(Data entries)
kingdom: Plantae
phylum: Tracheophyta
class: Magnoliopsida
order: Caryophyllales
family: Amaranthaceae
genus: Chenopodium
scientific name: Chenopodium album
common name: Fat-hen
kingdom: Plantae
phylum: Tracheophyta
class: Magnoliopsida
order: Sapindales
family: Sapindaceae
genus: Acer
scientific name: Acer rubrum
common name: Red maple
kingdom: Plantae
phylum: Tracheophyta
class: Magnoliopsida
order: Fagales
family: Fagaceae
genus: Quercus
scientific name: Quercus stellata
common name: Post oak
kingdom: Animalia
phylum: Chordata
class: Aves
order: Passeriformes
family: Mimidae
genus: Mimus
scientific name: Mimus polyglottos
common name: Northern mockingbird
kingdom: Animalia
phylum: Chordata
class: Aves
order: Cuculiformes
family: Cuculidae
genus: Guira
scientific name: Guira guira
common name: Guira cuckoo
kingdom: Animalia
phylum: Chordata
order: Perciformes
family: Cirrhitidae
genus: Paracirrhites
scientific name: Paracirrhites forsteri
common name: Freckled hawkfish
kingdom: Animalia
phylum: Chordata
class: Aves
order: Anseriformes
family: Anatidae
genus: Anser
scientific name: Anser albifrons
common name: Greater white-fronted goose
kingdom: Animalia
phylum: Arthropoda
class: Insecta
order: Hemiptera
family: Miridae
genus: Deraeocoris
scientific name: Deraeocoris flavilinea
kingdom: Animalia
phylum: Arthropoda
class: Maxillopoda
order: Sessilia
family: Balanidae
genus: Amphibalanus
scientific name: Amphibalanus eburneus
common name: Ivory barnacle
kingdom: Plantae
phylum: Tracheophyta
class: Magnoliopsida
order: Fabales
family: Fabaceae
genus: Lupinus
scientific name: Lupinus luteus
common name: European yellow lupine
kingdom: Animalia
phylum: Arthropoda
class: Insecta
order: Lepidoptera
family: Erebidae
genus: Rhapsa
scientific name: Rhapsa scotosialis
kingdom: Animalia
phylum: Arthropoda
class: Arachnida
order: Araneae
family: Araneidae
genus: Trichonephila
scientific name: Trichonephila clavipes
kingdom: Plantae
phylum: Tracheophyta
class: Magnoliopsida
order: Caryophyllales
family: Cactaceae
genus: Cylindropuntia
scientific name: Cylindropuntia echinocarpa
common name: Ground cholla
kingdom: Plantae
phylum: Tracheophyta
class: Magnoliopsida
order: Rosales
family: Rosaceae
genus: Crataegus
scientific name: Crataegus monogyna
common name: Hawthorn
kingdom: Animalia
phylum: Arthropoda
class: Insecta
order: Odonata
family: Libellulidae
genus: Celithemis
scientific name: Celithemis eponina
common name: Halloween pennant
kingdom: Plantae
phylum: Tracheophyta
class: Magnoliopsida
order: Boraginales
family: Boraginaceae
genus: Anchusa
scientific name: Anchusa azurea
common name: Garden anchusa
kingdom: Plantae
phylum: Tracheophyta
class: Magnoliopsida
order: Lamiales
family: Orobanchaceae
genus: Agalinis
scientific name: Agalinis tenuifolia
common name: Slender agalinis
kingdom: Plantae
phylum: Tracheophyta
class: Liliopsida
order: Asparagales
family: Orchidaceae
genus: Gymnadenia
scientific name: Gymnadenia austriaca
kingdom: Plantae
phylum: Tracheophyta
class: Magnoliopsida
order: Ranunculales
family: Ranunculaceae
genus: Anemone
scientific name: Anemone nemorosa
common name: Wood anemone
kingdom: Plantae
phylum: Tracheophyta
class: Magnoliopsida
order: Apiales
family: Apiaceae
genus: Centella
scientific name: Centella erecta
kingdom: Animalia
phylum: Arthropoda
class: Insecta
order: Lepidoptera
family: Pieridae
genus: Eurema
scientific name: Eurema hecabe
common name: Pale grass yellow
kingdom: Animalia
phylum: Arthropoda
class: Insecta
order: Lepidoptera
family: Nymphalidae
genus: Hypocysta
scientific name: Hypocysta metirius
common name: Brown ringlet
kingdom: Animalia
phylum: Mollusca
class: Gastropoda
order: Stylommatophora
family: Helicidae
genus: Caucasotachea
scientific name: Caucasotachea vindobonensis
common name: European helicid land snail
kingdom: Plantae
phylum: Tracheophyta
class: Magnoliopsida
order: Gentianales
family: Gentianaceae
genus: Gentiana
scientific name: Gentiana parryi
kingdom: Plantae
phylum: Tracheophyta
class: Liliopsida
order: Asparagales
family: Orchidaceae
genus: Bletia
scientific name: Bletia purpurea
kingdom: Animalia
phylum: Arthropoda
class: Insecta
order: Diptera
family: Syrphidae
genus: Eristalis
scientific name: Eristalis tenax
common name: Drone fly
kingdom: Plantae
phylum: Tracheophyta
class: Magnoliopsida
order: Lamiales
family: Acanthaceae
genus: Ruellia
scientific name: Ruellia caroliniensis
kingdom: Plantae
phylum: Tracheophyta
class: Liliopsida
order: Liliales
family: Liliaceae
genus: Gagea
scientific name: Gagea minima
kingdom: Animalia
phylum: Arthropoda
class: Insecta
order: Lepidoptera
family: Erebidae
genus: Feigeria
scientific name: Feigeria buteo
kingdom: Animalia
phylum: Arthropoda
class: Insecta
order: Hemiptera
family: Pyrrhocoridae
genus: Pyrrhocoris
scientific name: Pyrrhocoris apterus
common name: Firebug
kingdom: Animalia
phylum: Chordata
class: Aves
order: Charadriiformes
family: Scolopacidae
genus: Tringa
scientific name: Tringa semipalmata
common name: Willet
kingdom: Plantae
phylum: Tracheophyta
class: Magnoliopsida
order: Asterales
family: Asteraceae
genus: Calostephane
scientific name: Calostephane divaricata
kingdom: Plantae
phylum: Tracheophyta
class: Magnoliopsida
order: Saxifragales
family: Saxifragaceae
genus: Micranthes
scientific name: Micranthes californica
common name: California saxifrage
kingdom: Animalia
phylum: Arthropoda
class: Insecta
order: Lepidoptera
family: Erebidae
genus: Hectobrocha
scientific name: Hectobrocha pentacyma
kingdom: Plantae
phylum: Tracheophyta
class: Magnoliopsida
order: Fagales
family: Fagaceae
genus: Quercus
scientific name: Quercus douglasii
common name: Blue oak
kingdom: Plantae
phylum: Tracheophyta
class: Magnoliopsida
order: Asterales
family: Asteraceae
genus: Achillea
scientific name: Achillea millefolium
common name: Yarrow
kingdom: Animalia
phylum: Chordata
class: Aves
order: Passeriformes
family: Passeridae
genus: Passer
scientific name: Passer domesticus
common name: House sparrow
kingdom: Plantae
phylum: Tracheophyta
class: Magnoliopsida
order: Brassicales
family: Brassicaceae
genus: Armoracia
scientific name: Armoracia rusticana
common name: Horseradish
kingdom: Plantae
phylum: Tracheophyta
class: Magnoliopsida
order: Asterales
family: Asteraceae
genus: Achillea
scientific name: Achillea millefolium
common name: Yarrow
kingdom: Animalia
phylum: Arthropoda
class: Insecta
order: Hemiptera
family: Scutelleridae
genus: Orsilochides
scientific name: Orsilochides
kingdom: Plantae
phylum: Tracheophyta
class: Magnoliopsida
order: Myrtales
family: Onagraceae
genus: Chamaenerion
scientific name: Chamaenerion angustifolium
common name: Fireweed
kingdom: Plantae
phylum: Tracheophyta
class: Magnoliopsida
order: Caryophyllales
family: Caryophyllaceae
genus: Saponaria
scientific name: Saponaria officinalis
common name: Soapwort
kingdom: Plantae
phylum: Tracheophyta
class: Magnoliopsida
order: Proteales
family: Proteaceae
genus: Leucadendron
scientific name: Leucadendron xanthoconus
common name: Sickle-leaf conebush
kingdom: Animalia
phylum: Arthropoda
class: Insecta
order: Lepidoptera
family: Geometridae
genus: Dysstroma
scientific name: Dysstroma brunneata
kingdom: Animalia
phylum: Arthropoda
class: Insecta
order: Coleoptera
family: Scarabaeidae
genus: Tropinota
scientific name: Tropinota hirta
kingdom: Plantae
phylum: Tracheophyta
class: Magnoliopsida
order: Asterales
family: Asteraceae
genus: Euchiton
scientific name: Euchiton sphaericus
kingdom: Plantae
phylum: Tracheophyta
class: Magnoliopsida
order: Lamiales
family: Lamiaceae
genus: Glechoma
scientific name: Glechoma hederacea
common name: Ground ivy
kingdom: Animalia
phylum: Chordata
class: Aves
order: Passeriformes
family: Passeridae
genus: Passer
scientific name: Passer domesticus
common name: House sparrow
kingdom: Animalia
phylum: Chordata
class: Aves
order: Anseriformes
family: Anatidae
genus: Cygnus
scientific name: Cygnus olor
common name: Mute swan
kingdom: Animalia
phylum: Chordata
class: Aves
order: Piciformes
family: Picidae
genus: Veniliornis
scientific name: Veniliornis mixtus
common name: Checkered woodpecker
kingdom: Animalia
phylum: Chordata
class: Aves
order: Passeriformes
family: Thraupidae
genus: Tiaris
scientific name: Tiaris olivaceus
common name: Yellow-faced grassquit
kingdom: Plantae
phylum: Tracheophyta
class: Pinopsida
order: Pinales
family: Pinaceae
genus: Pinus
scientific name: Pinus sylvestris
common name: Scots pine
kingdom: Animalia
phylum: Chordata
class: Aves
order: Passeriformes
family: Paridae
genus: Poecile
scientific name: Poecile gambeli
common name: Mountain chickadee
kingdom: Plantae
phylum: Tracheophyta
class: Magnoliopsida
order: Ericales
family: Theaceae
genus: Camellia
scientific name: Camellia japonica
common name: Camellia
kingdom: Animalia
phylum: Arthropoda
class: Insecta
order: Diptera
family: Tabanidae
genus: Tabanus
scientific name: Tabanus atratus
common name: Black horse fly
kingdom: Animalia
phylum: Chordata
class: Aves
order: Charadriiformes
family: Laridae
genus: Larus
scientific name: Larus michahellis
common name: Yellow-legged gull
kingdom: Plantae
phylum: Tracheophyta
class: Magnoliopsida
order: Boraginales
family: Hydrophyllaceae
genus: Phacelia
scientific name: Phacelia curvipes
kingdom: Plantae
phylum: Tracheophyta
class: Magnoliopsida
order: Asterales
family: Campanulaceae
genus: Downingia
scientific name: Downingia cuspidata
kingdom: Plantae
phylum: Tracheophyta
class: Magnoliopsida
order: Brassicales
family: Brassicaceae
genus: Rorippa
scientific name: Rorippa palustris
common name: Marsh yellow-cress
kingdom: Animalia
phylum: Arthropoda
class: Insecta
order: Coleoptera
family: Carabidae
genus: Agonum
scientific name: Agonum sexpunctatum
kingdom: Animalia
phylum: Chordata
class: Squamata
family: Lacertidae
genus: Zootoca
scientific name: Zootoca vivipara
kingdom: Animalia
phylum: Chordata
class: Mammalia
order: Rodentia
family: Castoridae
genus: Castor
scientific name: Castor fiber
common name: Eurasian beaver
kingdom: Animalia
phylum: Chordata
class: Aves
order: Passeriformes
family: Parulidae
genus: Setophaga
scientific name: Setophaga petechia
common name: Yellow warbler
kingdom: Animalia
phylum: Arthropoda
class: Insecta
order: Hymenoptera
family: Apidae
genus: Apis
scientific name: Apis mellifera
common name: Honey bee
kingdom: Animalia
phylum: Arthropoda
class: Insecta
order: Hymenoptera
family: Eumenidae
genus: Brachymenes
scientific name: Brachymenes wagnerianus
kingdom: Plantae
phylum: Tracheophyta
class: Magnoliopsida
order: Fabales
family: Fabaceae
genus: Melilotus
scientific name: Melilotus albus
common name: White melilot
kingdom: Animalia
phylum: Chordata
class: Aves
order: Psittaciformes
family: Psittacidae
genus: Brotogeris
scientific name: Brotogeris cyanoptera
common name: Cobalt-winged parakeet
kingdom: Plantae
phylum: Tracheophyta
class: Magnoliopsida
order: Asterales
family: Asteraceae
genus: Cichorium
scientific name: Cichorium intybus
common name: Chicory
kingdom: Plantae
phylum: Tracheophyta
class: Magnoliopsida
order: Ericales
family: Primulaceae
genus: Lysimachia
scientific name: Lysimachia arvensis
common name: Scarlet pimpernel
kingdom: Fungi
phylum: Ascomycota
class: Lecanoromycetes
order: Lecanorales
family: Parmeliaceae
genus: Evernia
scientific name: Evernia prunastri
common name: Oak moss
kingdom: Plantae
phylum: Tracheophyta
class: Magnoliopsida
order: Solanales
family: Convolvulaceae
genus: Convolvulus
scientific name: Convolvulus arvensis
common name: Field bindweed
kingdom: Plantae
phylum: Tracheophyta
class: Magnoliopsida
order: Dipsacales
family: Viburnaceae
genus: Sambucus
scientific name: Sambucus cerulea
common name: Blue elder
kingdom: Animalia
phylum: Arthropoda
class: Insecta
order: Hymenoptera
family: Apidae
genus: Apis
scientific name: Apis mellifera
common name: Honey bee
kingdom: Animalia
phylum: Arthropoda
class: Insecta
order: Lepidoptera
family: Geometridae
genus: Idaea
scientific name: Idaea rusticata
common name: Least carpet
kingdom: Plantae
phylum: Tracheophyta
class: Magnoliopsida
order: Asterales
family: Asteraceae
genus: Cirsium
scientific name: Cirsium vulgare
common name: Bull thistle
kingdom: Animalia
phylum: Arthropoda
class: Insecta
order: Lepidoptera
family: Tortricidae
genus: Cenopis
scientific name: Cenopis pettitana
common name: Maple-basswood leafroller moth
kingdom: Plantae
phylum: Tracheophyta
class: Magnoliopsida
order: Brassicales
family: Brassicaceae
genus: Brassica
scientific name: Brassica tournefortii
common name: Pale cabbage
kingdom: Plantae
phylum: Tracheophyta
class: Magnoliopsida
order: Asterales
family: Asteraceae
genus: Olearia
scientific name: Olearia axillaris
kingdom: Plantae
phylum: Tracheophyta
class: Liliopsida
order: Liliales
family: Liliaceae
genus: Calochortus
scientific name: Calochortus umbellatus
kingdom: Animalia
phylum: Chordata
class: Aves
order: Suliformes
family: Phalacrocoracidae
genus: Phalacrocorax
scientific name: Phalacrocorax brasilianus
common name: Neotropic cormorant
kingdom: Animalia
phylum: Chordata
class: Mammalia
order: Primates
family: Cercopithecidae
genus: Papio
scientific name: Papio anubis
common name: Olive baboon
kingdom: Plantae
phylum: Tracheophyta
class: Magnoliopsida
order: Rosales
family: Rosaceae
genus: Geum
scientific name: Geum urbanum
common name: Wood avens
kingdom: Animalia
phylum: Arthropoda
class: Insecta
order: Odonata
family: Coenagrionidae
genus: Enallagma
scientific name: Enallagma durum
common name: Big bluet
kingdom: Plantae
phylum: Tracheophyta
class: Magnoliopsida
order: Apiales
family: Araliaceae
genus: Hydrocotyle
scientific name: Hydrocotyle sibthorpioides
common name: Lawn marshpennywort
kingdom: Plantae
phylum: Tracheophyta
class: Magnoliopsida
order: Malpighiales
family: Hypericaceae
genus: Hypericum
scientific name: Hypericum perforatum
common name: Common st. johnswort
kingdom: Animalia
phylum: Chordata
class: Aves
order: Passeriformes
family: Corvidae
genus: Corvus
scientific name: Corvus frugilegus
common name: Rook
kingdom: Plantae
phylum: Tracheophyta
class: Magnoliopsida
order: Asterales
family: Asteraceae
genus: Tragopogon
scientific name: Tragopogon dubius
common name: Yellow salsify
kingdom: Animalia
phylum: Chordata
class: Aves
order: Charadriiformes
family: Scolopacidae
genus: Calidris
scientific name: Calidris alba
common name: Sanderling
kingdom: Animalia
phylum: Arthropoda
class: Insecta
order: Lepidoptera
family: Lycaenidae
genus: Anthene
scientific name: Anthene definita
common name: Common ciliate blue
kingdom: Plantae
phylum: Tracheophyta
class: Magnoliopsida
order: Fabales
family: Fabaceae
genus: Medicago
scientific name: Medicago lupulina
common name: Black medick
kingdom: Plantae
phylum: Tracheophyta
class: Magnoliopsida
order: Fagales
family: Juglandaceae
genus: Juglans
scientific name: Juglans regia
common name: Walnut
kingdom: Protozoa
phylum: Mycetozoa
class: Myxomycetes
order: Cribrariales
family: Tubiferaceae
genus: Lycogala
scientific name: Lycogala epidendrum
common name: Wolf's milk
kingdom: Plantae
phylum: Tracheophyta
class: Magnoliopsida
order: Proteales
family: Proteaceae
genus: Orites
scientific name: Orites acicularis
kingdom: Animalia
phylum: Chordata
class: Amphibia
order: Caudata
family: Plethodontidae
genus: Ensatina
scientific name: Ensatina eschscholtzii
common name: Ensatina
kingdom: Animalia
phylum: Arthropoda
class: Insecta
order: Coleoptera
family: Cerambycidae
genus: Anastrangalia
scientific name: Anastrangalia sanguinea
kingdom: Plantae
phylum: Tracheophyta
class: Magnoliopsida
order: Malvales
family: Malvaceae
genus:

**What this task involves**
Please rename "scientific name" to "species name" in the items from the first line up to and including the line with "genus: Mimus", leaving everything else in those lines unchanged.

**Exercise answer**
kingdom: Plantae
phylum: Tracheophyta
class: Magnoliopsida
order: Caryophyllales
family: Amaranthaceae
genus: Chenopodium
species name: Chenopodium album
common name: Fat-hen
kingdom: Plantae
phylum: Tracheophyta
class: Magnoliopsida
order: Sapindales
family: Sapindaceae
genus: Acer
species name: Acer rubrum
common name: Red maple
kingdom: Plantae
phylum: Tracheophyta
class: Magnoliopsida
order: Fagales
family: Fagaceae
genus: Quercus
species name: Quercus stellata
common name: Post oak
kingdom: Animalia
phylum: Chordata
class: Aves
order: Passeriformes
family: Mimidae
genus: Mimus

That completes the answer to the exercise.